TRPV4 activator-induced ATP release in the RGE1-01 cells. A: GSK1016790A (GSK, 100 nmol/L) or 5,6-EET (500 nmol/L) induced significantly higher ATP release in RGE1-01 cells (^aP < 0.05 vs Control). B: Mechanical stimuli were quantitatively applied with a stretch apparatus. Microscopy images demonstrated that cells were stretched laterally without detachment.
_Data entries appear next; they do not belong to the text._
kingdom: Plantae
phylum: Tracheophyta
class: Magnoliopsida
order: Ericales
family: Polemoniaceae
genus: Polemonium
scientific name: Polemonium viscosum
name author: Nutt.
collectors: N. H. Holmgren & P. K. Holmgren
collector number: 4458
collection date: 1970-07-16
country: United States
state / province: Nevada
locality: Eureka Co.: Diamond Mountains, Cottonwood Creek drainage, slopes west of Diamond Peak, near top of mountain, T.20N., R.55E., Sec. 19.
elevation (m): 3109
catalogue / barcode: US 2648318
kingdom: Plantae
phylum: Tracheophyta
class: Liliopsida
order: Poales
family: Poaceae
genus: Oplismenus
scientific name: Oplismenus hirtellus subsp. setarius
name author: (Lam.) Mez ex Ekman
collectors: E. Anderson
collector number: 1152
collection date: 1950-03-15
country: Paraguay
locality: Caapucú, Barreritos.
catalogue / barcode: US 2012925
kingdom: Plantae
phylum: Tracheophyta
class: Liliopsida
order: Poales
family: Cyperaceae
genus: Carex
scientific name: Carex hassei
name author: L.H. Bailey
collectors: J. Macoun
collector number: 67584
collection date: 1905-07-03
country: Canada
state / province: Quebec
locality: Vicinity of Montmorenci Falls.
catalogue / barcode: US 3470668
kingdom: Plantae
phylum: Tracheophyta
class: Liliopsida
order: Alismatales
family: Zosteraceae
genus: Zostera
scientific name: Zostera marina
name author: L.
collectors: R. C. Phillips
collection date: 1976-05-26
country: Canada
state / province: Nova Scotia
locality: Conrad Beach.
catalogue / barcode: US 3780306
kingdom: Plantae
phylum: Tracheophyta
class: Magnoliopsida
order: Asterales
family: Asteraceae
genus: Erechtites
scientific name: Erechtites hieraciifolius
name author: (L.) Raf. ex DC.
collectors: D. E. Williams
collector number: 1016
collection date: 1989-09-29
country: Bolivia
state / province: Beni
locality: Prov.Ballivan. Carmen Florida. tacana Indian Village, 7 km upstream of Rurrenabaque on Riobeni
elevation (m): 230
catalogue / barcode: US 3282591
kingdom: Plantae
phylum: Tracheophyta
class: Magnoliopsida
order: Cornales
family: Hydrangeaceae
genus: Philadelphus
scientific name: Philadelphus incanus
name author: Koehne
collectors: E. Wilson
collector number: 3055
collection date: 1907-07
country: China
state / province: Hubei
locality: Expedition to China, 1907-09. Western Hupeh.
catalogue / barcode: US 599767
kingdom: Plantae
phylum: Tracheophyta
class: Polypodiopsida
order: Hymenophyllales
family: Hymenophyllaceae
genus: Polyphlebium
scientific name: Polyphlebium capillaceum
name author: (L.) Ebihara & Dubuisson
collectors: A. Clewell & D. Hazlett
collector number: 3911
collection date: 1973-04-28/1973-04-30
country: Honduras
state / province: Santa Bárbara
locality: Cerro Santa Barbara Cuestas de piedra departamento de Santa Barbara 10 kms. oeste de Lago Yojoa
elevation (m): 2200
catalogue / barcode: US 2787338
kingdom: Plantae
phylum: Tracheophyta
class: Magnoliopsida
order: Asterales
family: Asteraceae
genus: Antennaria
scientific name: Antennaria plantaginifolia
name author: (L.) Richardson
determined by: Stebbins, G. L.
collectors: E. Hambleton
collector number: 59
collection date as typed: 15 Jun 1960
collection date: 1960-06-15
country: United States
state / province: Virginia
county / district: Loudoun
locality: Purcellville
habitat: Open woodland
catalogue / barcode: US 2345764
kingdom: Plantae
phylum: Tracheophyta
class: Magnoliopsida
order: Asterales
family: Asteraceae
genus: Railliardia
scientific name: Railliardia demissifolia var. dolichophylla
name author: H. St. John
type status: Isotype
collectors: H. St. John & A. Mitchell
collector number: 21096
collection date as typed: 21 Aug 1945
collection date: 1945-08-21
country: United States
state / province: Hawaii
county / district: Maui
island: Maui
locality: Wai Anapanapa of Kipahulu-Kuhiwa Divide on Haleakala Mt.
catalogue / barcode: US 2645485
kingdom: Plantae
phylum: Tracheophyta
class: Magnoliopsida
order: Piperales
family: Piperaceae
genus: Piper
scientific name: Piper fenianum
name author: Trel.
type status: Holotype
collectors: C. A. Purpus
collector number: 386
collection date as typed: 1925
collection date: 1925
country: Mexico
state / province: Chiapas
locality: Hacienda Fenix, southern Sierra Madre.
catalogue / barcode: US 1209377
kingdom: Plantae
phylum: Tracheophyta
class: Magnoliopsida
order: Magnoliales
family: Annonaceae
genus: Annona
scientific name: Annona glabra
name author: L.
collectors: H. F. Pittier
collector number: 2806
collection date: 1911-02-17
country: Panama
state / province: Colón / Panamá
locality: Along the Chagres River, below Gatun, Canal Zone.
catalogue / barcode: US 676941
A 120% stretch induced significantly higher amounts of ATP release from RGE1-01 cells [^cP < 0.05 vs 0% stretch (control)] that could be inhibited by pre-treatment with specific TRPV4 antagonist HC 067047 (1 μmol/L). TRPV4: Transient receptor potential vanilloid 4.

Figure 6

Delayed gastric empting in TRPV4 knockout mice. Gastric emptying rates in vivo in TRPV4KO mice were significantly delayed relative to WT mice (^aP < 0.05, vs WT, n = 7-9).